En mars 2018, le gouvernement du Canada a annoncé de sérieuses mesures de préservation, bien que controversées: la relance des opérations de sauvetage des baleines noires et l’accroissement de la surveillance aérienne et maritime. Un mois plus tard, Transport Canada a commencé à appliquer des limites de vitesse aux grands navires qui traversent la partie ouest du golfe du Saint-Laurent.

Pendant ce temps, le MPO a interdit la pêche dans les zones où des baleines noires ont été signalées, exacerbant les tensions entre les besoins des pêcheurs et la protection de l’espèce. Plusieurs pêcheurs ont proposé au MPO des casiers à crabes sans cordages, mais il faudrait des années pour en équiper l’ensemble de l’industrie.
Dans le meilleur des cas aujourd’hui, le mieux que l’on peut espérer est d’éviter leur extinction. «Je dois insister, dit Charles Mayo: quand une population est sur une pente négative, et que le nombre de ses individus est déjà très bas, il est difficile d’imaginer qu’elle puisse se rétablir.»

Le terrible après-midi de juillet, Cosette, la femme de Tony, le frère de Joe, était au jardin parmi ses asclépiades quand elle a vu papillonner deux monarques. Elle était d’ailleurs en train de les photographier quand elle a appris la mort de Joey.

Au mois de mars suivant, dans leur maison de Chester, en Nouvelle-Écosse, Tony expliquait: «Au Mexique, les monarques sont un signe de mort.» Quand l’automne arrive au Canada, les papillons entreprennent leur long voyage vers le sud, jusqu’aux montagnes du centre du Mexique, où les Aztèques considéraient les grands nuages orange qu’ils forment comme l’esprit de leurs êtres chers qui sont morts.

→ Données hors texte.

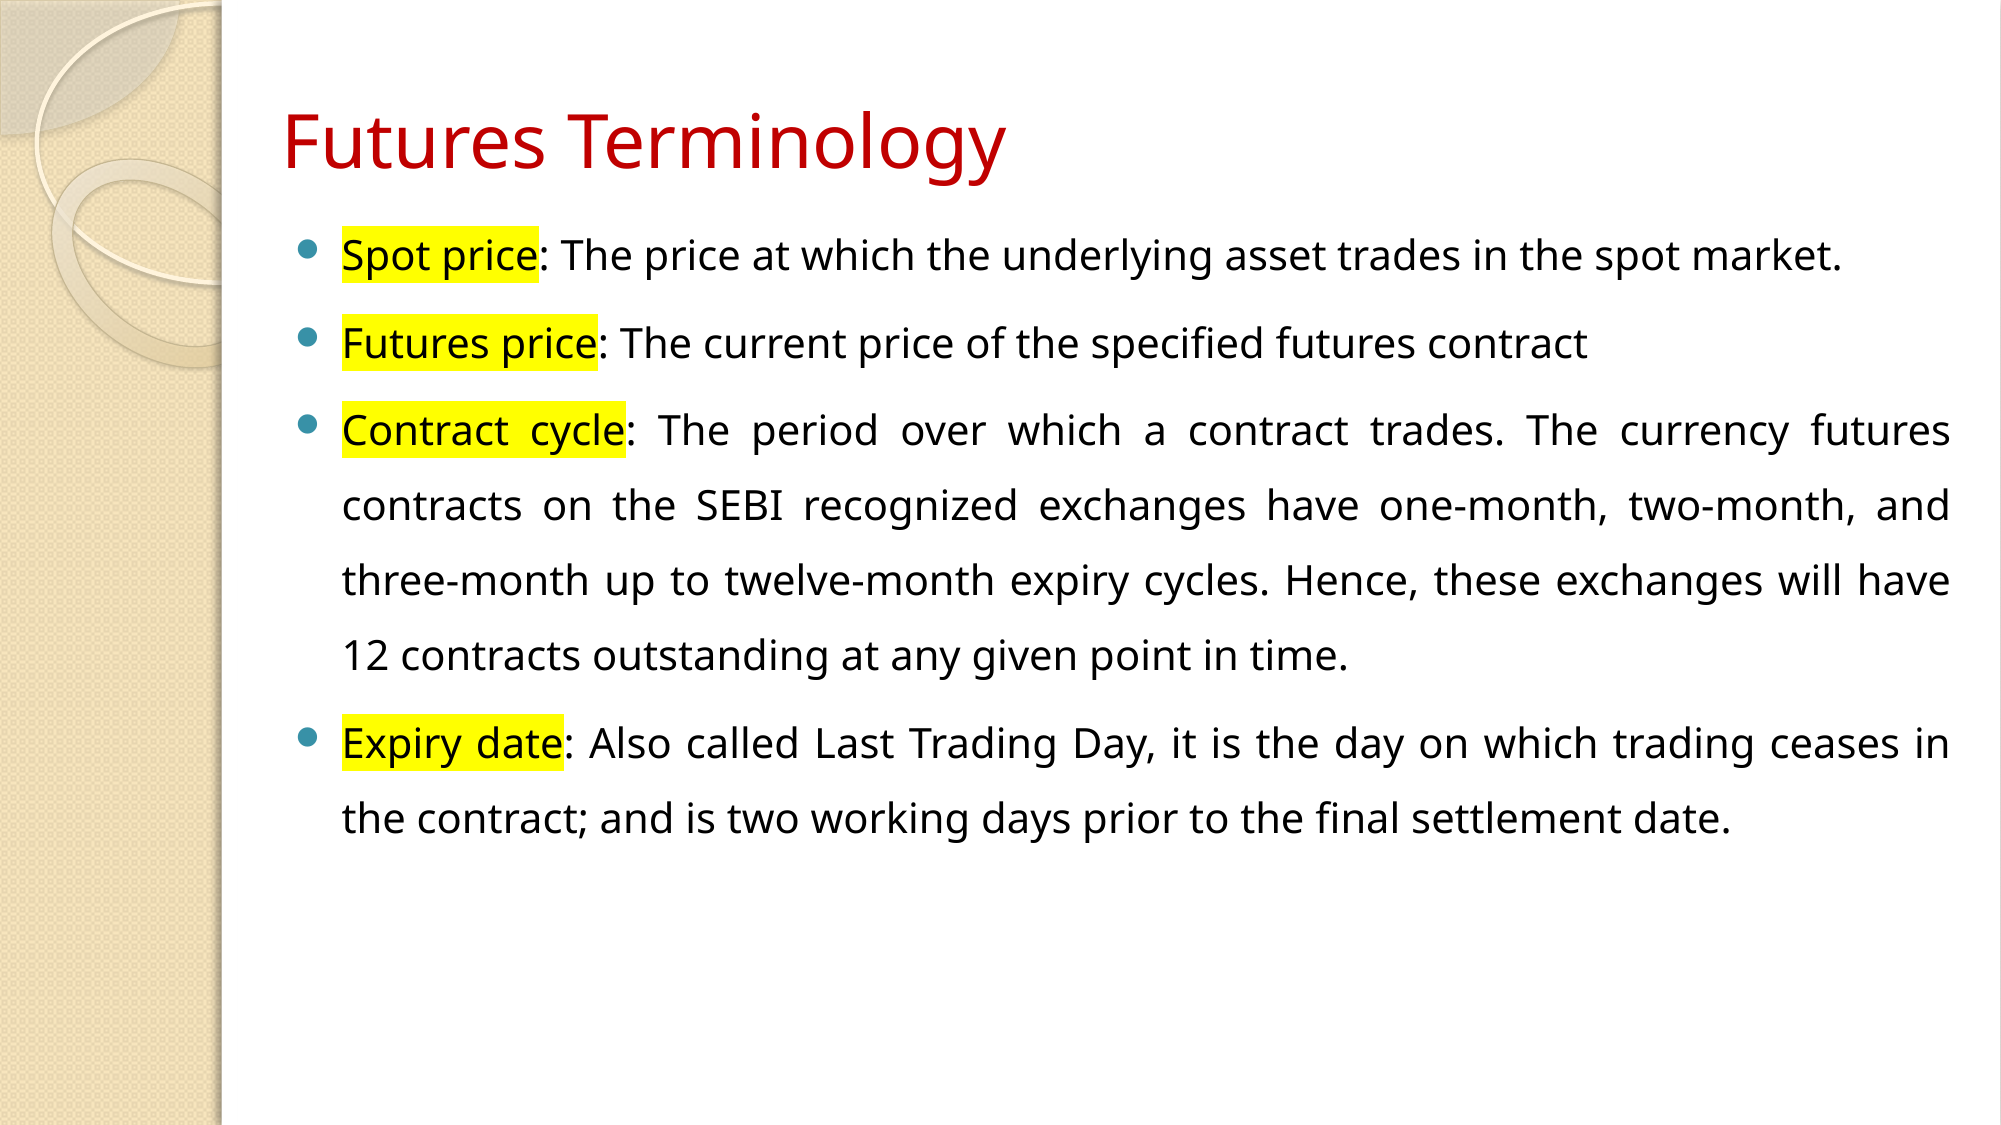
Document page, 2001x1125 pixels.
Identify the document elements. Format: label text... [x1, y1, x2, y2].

list Spot price: The price at which the underlying asset trades in the spot market. Futures price: The current price of the specified futures contract Contract cycle: The period over which a contract trades. The currency futures contracts on the SEBI recognized exchanges have one-month, two-month, and three-month up to twelve-month expiry cycles. Hence, these exchanges will have 12 contracts outstanding at any given point in time. Expiry date: Also called Last Trading Day, it is the day on which trading ceases in the contract; and is two working days prior to the final settlement date. [266, 196, 1967, 1101]
title Futures Terminology [266, 45, 1967, 196]
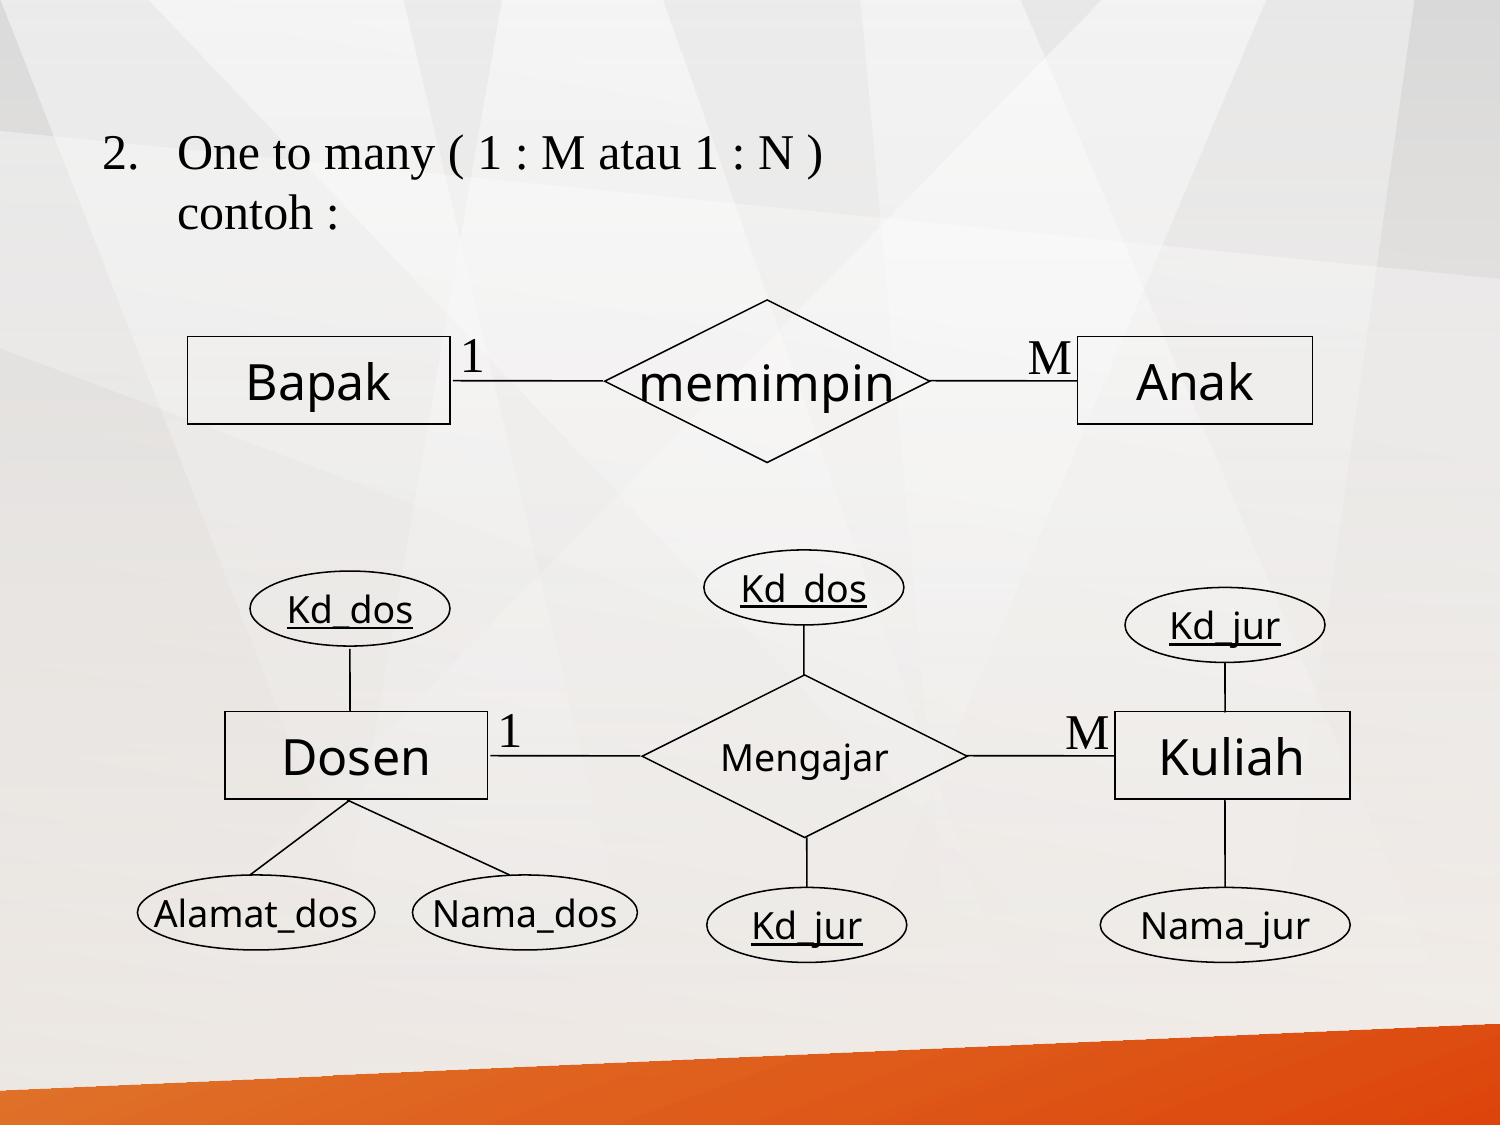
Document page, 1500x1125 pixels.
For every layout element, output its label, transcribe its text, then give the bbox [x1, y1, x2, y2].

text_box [137, 549, 1351, 963]
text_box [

Près d’un mois après la mort de Joe, Cosette et Tony ont remarqué une chenille qui rampait sous leur terrasse. Jour après jour, ils l’ont regardée se métamorphoser en chrysalide et, le 25 août au matin, Cosette a vu à travers le cocon devenu translucide les ailes orange d’un papillon prêt à éclore. Elle est sortie faire des courses, et Tony s’est assis sur le sol, à côté du papillon, prêt à le filmer avec son téléphone. Il a attendu sept heures avant de voir enfin le monarque se libérer.